Coconut Chicken and Waffles
- 1/2 cup maple syrup
- 1/4 cup light coconut milk
- 1 teaspoon vanilla extract
- 1 cup unsweetened coconut flakes
- 1 teaspoon sugar
- 3/4 teaspoon kosher salt
- 1/2 teaspoon ground ginger
- 1/4 teaspoon cayenne pepper
- 3 egg whites, beaten
- Nonstick cooking spray
- 2 boneless, skinless chicken breasts (about 1 pound), cut into 24 pieces
- 24 frozen whole-grain mini waffles (such as Van's), toasted
1. Preheat the oven to 350 degrees . In a small saucepan, combine maple syrup and coconut milk. Bring to a simmer over medium heat. Cook, stirring, until reduced by a third, about 5 minutes. Stir in vanilla extract and set aside.

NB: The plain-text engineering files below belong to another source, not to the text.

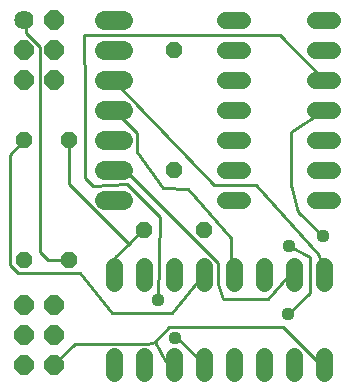
<source format=gbl>
G75*
%MOIN*%
%OFA0B0*%
%FSLAX25Y25*%
%IPPOS*%
%LPD*%
%AMOC8*
5,1,8,0,0,1.08239X$1,22.5*
%
%ADD10OC8,0.05600*%
%ADD11C,0.05600*%
%ADD12OC8,0.06400*%
%ADD13C,0.06400*%
%ADD14C,0.06400*%
%ADD15C,0.01000*%
%ADD16C,0.04400*%
D10*
X0014500Y0046800D03*
X0029500Y0046800D03*
X0054500Y0056800D03*
X0064500Y0076800D03*
X0074500Y0056800D03*
X0029500Y0086800D03*
X0014500Y0086800D03*
X0064500Y0116800D03*
D11*
X0081700Y0116800D02*
X0087300Y0116800D01*
X0087300Y0106800D02*
X0081700Y0106800D01*
X0081700Y0096800D02*
X0087300Y0096800D01*
X0087300Y0086800D02*
X0081700Y0086800D01*
X0081700Y0076800D02*
X0087300Y0076800D01*
X0087300Y0066800D02*
X0081700Y0066800D01*
X0084500Y0044600D02*
X0084500Y0039000D01*
X0074500Y0039000D02*
X0074500Y0044600D01*
X0064500Y0044600D02*
X0064500Y0039000D01*
X0054500Y0039000D02*
X0054500Y0044600D01*
X0044500Y0044600D02*
X0044500Y0039000D01*
X0044500Y0014600D02*
X0044500Y0009000D01*
X0054500Y0009000D02*
X0054500Y0014600D01*
X0064500Y0014600D02*
X0064500Y0009000D01*
X0074500Y0009000D02*
X0074500Y0014600D01*
X0084500Y0014600D02*
X0084500Y0009000D01*
X0094500Y0009000D02*
X0094500Y0014600D01*
X0104500Y0014600D02*
X0104500Y0009000D01*
X0114500Y0009000D02*
X0114500Y0014600D01*
X0114500Y0039000D02*
X0114500Y0044600D01*
X0104500Y0044600D02*
X0104500Y0039000D01*
X0094500Y0039000D02*
X0094500Y0044600D01*
X0111700Y0066800D02*
X0117300Y0066800D01*
X0117300Y0076800D02*
X0111700Y0076800D01*
X0111700Y0086800D02*
X0117300Y0086800D01*
X0117300Y0096800D02*
X0111700Y0096800D01*
X0111700Y0106800D02*
X0117300Y0106800D01*
X0117300Y0116800D02*
X0111700Y0116800D01*
X0111700Y0126800D02*
X0117300Y0126800D01*
X0087300Y0126800D02*
X0081700Y0126800D01*
D12*
X0014500Y0011800D03*
X0014500Y0021800D03*
X0014500Y0031800D03*
X0024500Y0031800D03*
X0024500Y0021800D03*
X0024500Y0011800D03*
X0024500Y0106800D03*
X0024500Y0116800D03*
X0024500Y0126800D03*
X0014500Y0116800D03*
X0014500Y0106800D03*
D13*
X0014500Y0126800D03*
D14*
X0041300Y0126800D02*
X0047700Y0126800D01*
X0047700Y0116800D02*
X0041300Y0116800D01*
X0041300Y0106800D02*
X0047700Y0106800D01*
X0047700Y0096800D02*
X0041300Y0096800D01*
X0041300Y0086800D02*
X0047700Y0086800D01*
X0047700Y0076800D02*
X0041300Y0076800D01*
X0041300Y0066800D02*
X0047700Y0066800D01*
D15*
X0049100Y0072000D02*
X0037600Y0071500D01*
X0034900Y0074200D01*
X0034900Y0102400D01*
X0034600Y0121600D01*
X0099800Y0121600D01*
X0114300Y0107100D01*
X0114500Y0106800D01*
X0114500Y0096800D02*
X0114300Y0096300D01*
X0103500Y0089500D01*
X0103500Y0071800D01*
X0105900Y0062900D01*
X0114400Y0054600D01*
X0112800Y0048400D02*
X0091800Y0071900D01*
X0077800Y0071900D01*
X0045000Y0106200D01*
X0044500Y0106800D01*
X0044500Y0096800D02*
X0052200Y0089100D01*
X0052200Y0082800D01*
X0061100Y0070900D01*
X0069300Y0070400D01*
X0083700Y0054000D01*
X0083700Y0042300D01*
X0084500Y0041800D01*
X0079200Y0038700D02*
X0079200Y0045900D01*
X0048600Y0076500D01*
X0045000Y0076500D01*
X0044500Y0076800D01*
X0049100Y0072000D02*
X0059900Y0061200D01*
X0059400Y0033500D01*
X0063900Y0029000D02*
X0044100Y0029000D01*
X0033300Y0042300D01*
X0012600Y0042300D01*
X0009900Y0045000D01*
X0009900Y0081900D01*
X0014400Y0086400D01*
X0014500Y0086800D01*
X0029500Y0086800D02*
X0029700Y0086400D01*
X0029700Y0072000D01*
X0049500Y0052200D01*
X0045000Y0047700D01*
X0045000Y0042300D01*
X0044500Y0041800D01*
X0049500Y0052200D02*
X0054000Y0056700D01*
X0054500Y0056800D01*
X0073800Y0041400D02*
X0074500Y0041800D01*
X0073800Y0041400D02*
X0063900Y0029000D01*
X0063000Y0024300D02*
X0058200Y0019500D01*
X0062100Y0012600D01*
X0063900Y0012600D01*
X0064500Y0011800D01*
X0058200Y0019500D02*
X0055800Y0018900D01*
X0031500Y0018900D01*
X0025200Y0012600D01*
X0024500Y0011800D01*
X0022500Y0046800D02*
X0029500Y0046800D01*
X0022500Y0046800D02*
X0019800Y0049500D01*
X0019800Y0117900D01*
X0015300Y0122400D01*
X0015300Y0126000D01*
X0014500Y0126800D01*
X0079200Y0038700D02*
X0080800Y0033600D01*
X0095800Y0033600D01*
X0102600Y0041400D01*
X0104400Y0041400D01*
X0104500Y0041800D01*
X0109900Y0035800D02*
X0109900Y0047900D01*
X0102900Y0051400D01*
X0112800Y0048400D02*
X0114300Y0042300D01*
X0114500Y0041800D01*
X0109900Y0035800D02*
X0102700Y0028600D01*
X0100800Y0024300D02*
X0063000Y0024300D01*
X0064800Y0020700D02*
X0065700Y0020700D01*
X0073800Y0012600D01*
X0074500Y0011800D01*
X0100800Y0024300D02*
X0112500Y0012600D01*
X0114300Y0012600D01*
X0114500Y0011800D01*
D16*
X0102700Y0028600D03*
X0102900Y0051400D03*
X0114400Y0054600D03*
X0064800Y0020700D03*
X0059400Y0033500D03*
M02*

</source>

2. Meanwhile, spread coconut on a rimmed baking sheet and bake until golden, 4 to 6 minutes. Transfer to a shallow dish and stir in sugar, salt, ginger and cayenne. Place egg whites in another shallow dish. Spray baking sheet with cooking spray. Working in batches, dip chicken in egg whites, allowing excess to drip off, then roll in coconut mixture, coating completely. Place chicken on prepared baking sheet and bake until cooked through, about 6 minutes.
3. Top waffles with chicken and serve with coconut syrup on the side.